# Supplied passage
* * * *
I've been browsing the various dropdown  menu scripts that are out there and it seems like almost all of them require some hard coding of coordinates for where the menu starts and ends.  My problem is that I'm trying to get these menus to drop down from links whose coordinates may vary from page to page.  

I'm using the Slide Out Menu by Young Pup and the script calls for a new instance of the menu object for each dropdown menu that needs to be generated.  The new instances are called with this below:

===============================================
     <SCRIPT language=javascript>
          new ypSlideOutMenu("menu1", "down", 280, 50, 300, 800)
          new ypSlideOutMenu("menu2", "down", 280, 50, 300, 800)
          new ypSlideOutMenu("menu3", "down", 280, 50, 300, 800)
     </SCRIPT>
===============================================

The constructor that gets called is below:

===============================================
      function ypSlideOutMenu(id, dir, left, top, width, height)
      {
            this.ie  = document.all ? 1 : 0
            this.ns4 = document.layers ? 1 : 0
            this.dom = document.getElementById ? 1 : 0
                  
            if (this.ie || this.ns4 || this.dom) {
                  this.id                   = id
                  this.dir             = dir
                  this.orientation = dir == "left" || dir == "right" ? "h" : "v"
                  this.dirType       = dir == "right" || dir == "down" ? "-" : "+"
                  this.dim             = this.orientation == "h" ? width : height
                  this.hideTimer       = false
                  this.aniTimer       = false
                  this.open             = false
                  this.over             = false
                  this.startTime       = 0
      
                  // global reference to this object
                  this.gRef = "ypSlideOutMenu_"+id
                  eval(this.gRef+"=this")
      
                  // add this menu object to an internal list of all menus
                  ypSlideOutMenu.Registry[id] = this
      
                  var d = document
                  
                  d.write('<style type="text/css">')
                  d.write('#' + this.id + 'Container { visibility:hidden; ')
                  d.write('left:' + left + 'px; ')
                  d.write('top:' + top + 'px; ')
                  d.write('overflow:hidden; }')
                  d.write('#' + this.id + 'Container, #' + this.id + 'Content { position:absolute; ')
                  d.write('width:' + width + 'px; ')
* * * *
# Task set
(1) List the parameters that the constructor in the slide-out menu post accepts, in order.
(2) In the slide-out menu post, which menu script is the poster using?
(3) In the slide-out menu post, take the part starting with "d.write('<styl" and going on through "left + 'px; ')", swap "Container" for "Wrapper", and give the result.
The entries come from a different source than the slide-out menu post.
* * * *
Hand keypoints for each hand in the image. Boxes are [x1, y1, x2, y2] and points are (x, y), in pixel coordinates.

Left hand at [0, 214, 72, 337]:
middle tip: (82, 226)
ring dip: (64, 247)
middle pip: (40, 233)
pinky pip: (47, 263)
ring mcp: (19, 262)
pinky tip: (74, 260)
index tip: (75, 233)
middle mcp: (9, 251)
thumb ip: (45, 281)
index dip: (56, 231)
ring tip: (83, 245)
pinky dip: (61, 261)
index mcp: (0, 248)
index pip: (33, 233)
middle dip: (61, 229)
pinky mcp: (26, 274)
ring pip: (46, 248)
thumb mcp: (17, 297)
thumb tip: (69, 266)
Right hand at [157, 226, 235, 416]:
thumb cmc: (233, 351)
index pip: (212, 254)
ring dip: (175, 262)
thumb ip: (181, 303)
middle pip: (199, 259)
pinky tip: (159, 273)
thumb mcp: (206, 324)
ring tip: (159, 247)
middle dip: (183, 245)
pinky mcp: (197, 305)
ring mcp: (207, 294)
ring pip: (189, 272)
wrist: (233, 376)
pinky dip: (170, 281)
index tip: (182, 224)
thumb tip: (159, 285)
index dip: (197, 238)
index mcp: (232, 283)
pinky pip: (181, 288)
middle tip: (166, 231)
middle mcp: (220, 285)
* * * *
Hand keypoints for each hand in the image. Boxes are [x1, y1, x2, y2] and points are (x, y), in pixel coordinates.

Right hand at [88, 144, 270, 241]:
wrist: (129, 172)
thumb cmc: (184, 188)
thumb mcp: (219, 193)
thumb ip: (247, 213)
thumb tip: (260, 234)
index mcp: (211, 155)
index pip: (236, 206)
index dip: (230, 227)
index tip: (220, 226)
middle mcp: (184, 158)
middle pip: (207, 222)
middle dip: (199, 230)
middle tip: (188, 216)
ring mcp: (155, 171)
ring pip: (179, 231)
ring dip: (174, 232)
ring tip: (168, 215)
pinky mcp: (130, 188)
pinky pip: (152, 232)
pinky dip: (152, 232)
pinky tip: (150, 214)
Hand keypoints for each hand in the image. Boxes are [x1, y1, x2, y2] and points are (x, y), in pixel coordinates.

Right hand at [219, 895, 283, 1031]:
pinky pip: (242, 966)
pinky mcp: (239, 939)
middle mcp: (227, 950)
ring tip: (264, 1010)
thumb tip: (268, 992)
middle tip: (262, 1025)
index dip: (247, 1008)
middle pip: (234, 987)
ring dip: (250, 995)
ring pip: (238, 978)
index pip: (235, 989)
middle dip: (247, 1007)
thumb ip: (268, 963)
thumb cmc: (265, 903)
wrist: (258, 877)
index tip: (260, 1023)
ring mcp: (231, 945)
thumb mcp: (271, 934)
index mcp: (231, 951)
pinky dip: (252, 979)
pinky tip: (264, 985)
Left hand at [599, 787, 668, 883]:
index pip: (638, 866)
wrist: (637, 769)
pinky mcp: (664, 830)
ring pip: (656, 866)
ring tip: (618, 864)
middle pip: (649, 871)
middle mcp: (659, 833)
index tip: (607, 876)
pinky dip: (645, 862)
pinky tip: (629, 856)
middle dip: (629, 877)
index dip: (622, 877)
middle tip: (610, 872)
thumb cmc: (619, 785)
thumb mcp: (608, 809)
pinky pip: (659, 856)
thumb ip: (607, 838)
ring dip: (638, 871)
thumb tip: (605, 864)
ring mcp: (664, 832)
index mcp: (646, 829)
* * * *
# Answers below
(1) id, dir, left, top, width, height

(2) The Slide Out Menu by Young Pup.

(3)
d.write('<style type="text/css">')
                  d.write('#' + this.id + 'Wrapper { visibility:hidden; ')
                  d.write('left:' + left + 'px; ')